Mueller learned of Samek’s death on Monday through an e-mail from one of Samek’s relatives. Mueller, who said she was “close” to Samek, said, “She was a great person.. I didn’t expect it at all.”

Samek left Simpson abruptly in lateJanuary. In turn, Anderson returned to teach Samek’s classes.

“I remember that one day we walked in to [accounting] class and Marilyn Mueller said that we wouldn’t have class that day,” said sophomore Joe Hanna. During the next class Mueller introduced Anderson as their new professor, without a reason for Samek’s departure.

“[Samek] was a cool lady,” said Hanna. “She seemed like she was fine – she was happy and leading a good life.”

Samek left a few diplomas and books behind in her office.

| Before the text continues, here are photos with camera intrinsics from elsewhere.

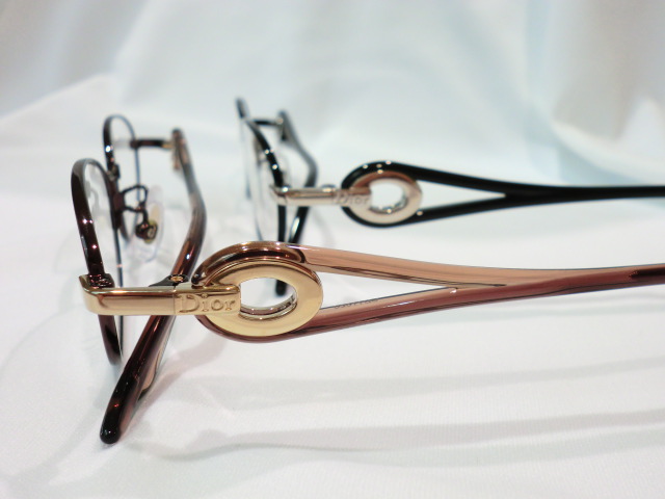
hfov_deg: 56.8
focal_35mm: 32
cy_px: 250
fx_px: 615
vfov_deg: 44.2
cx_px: 332
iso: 125
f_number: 3.5
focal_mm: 5.8
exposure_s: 1/60
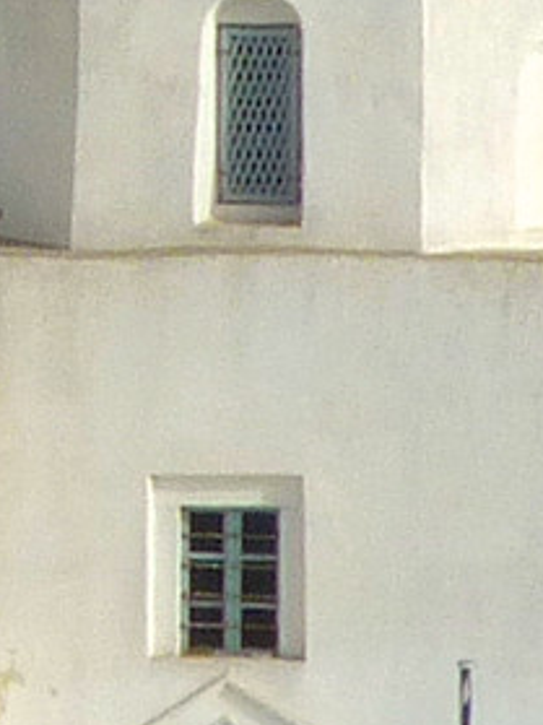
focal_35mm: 3271
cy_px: 179
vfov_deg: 0.6
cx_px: 364
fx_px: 68466
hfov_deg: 0.5
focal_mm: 86.4
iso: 80
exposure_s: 1/400
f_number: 7.1
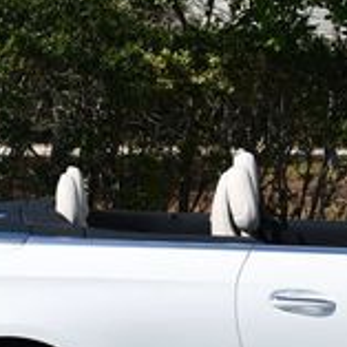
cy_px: 155
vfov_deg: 7.2
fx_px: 2756
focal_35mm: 243
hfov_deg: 7.2
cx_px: 362
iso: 100
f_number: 9
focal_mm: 35
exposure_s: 1/320
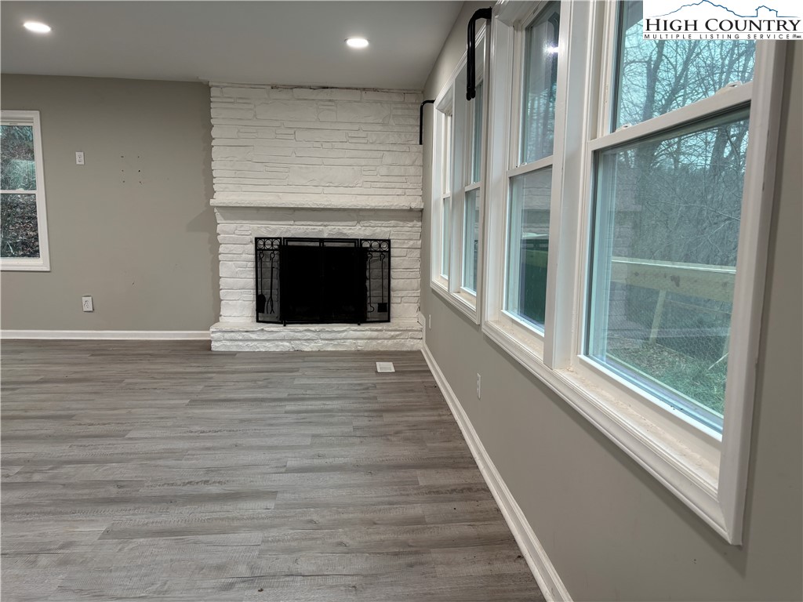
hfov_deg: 67.3
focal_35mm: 26
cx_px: 402
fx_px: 603
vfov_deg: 53.1
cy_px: 301
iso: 64
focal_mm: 5.96
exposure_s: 1/60
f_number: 1.6
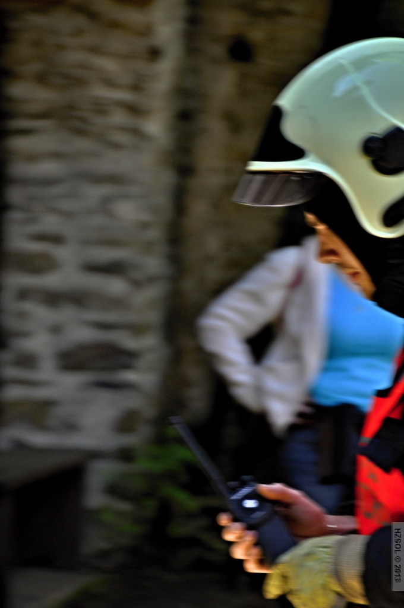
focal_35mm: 225
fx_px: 3797
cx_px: 202
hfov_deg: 6.1
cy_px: 304
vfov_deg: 9.2
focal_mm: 150
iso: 560
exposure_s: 1/250
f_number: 5.6
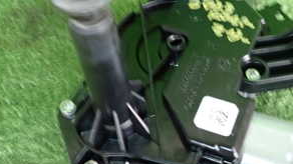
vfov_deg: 21.4
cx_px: 193
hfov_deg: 36.9
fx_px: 435
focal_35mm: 56
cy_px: 73
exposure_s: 1/10
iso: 800
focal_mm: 4.5
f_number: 5.6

Bruce Haddox , vice president for academic affairs and academic dean, said the college tried to contact Samek after she left, but the college never heard from her. Her belongings were already boxed up, and they will now be sent to her family.

“She just kind of went away, and six weeks later she was dead. It was a shock,” said Haddox. “I feel bad for her family and for her friends.”

Samek and Green shared a love of blues music, the “traditional” kind, said Green. They swapped CDs a few times, and would talk about the artists and their music.

“Whenever my kids would come through the offices selling popcorn she would always have time for them,” said Green. “It was such a joy to watch her talking to them.”

Samek was born in West Union, Iowa and grew up in Fayette, a small town northeast of Waterloo. She received her degree in accounting from the University of Arizona and a master’s degree in human relations from North Arizona University. She was an accountant in Des Moines. She is survived by her parents and a large extended family.

Samek’s body was found at her home on Des Moines’ northwest side. She was 43 years old.